The government’s decision to strip buy-to-let landlords of mortgage interest tax relief is expected to result in rent increases for tenants of up to 30%, as landlords, faced with significantly higher costs, are left with little alternative but to pass on at least some of the pain to tenants, according to the Residential Landlords Association (RLA).
The organisation argues that the tax changes will stifle investment in the buy-to-let sector, causing a potential reduction in available rented housing stock, as many prospective buy-to-let investors are deterred from investing in the sector while some existing landlords opt to exit the market, adding to the current supply-demand imbalance, which would also place upward pressure on rents.
As the government begins to restrict mortgage interest relief for landlords and tax their turnover rather than their profit, a survey by the landlord body has shown that two-thirds of member landlords feel they will need to increase rents to cope with the new tax burden.

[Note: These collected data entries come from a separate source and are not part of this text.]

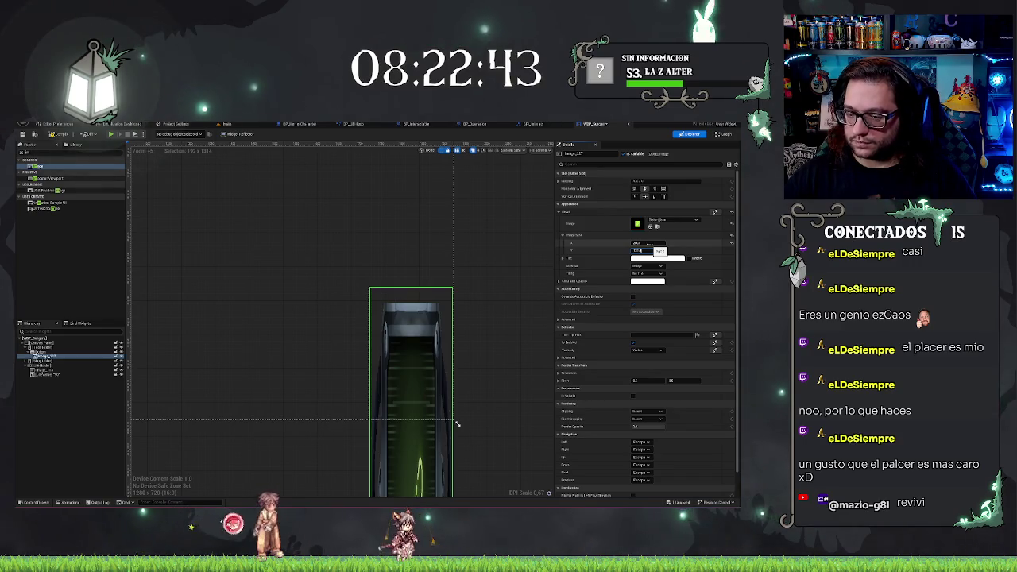
{"action": "key", "text": "Return"}
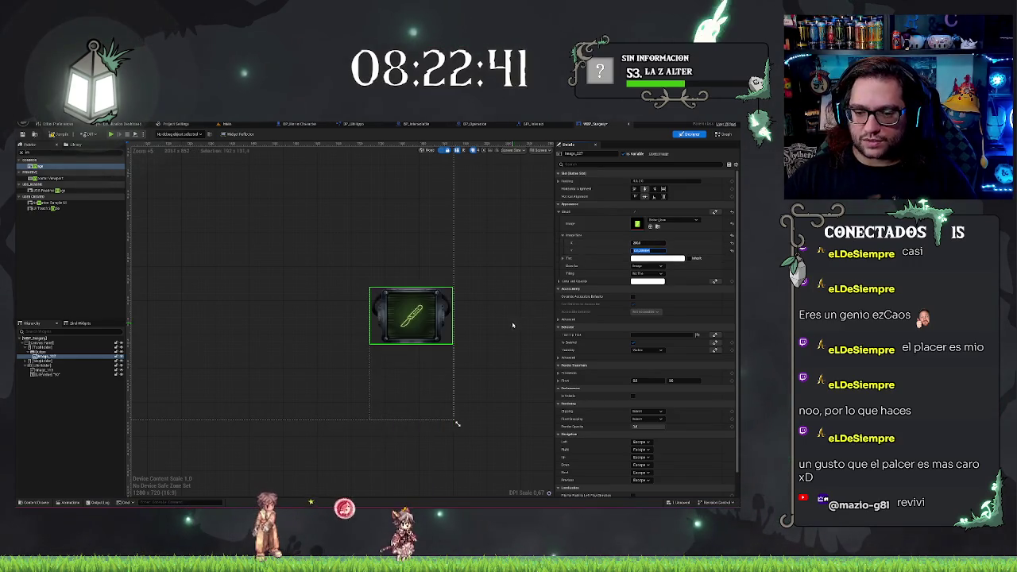
{"action": "scroll", "coordinate": [504, 321], "scroll_direction": "down", "scroll_amount": 4}
{"action": "scroll", "coordinate": [504, 320], "scroll_direction": "up", "scroll_amount": 4}
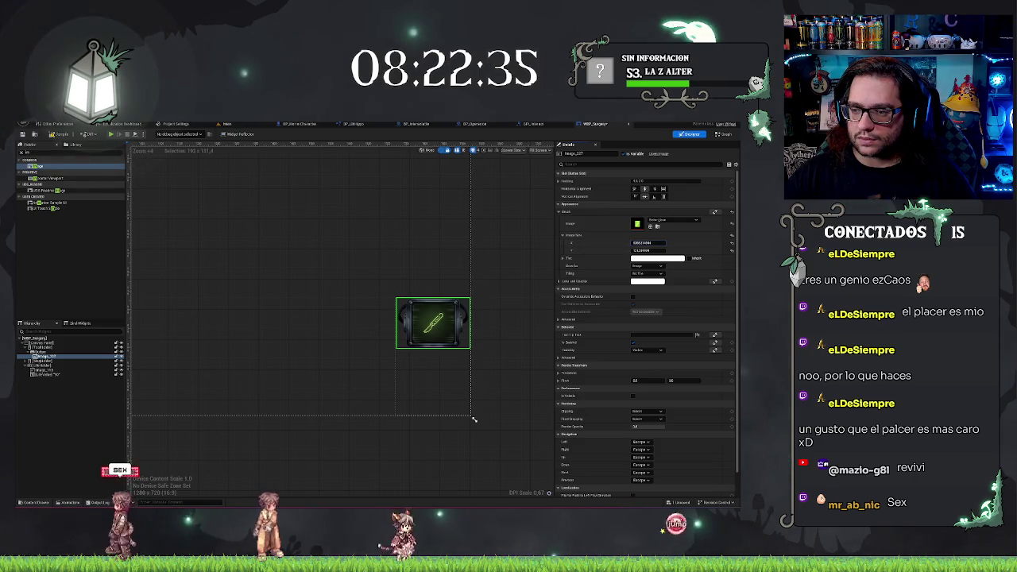
{"action": "key", "text": "Tab"}
{"action": "type", "text": "250"}
{"action": "key", "text": "Return"}
{"action": "key", "text": "Return"}
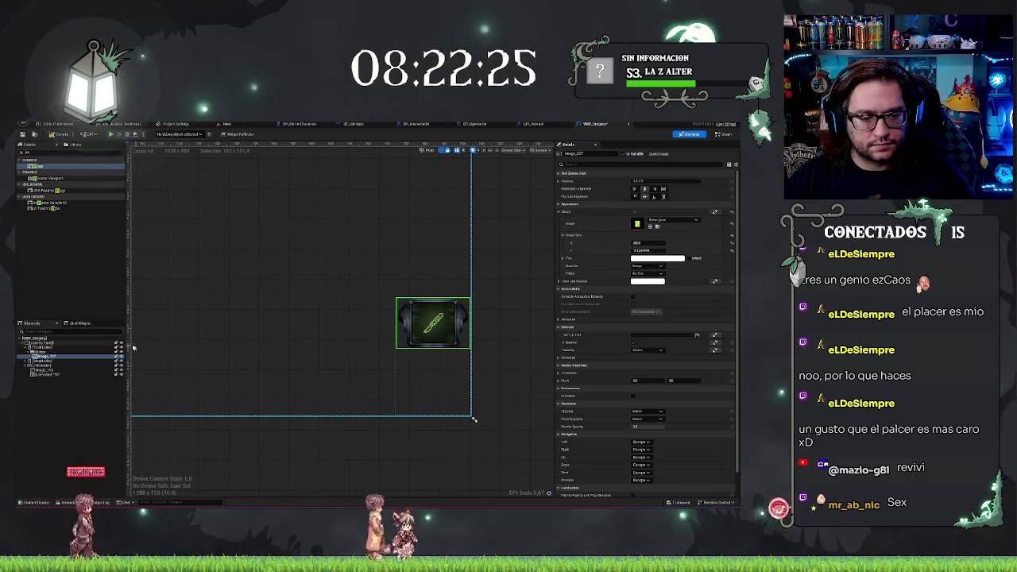
Enable Size To Content on TextHolder, then reselect the tool button.
{"action": "left_click", "coordinate": [63, 349]}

The study also shows that 58% of members plan on cutting back investment in property.
The RLA yesterday highlighted the fact that some independent experts, such as former Bank of England economist David Miles, have calculated that together with the higher stamp duty, rents would have to increase by up to 30% to enable landlords to meet their higher costs.
Alan Ward, chairman of the RLA, said: “Today’s tax increases contradict everything the government has said about needing a larger rented sector to give tenants more choice and more affordable housing.
“It is tenants who will be hit hardest by these punitive tax increases. Aside from likely paying more in rent, in many places they will face a growing shortage of affordable places to rent.
“We call on Ministers to undertake a major review of the impact of this policy and if all the predictions about its impact are right, to abolish the changes in the autumn budget.”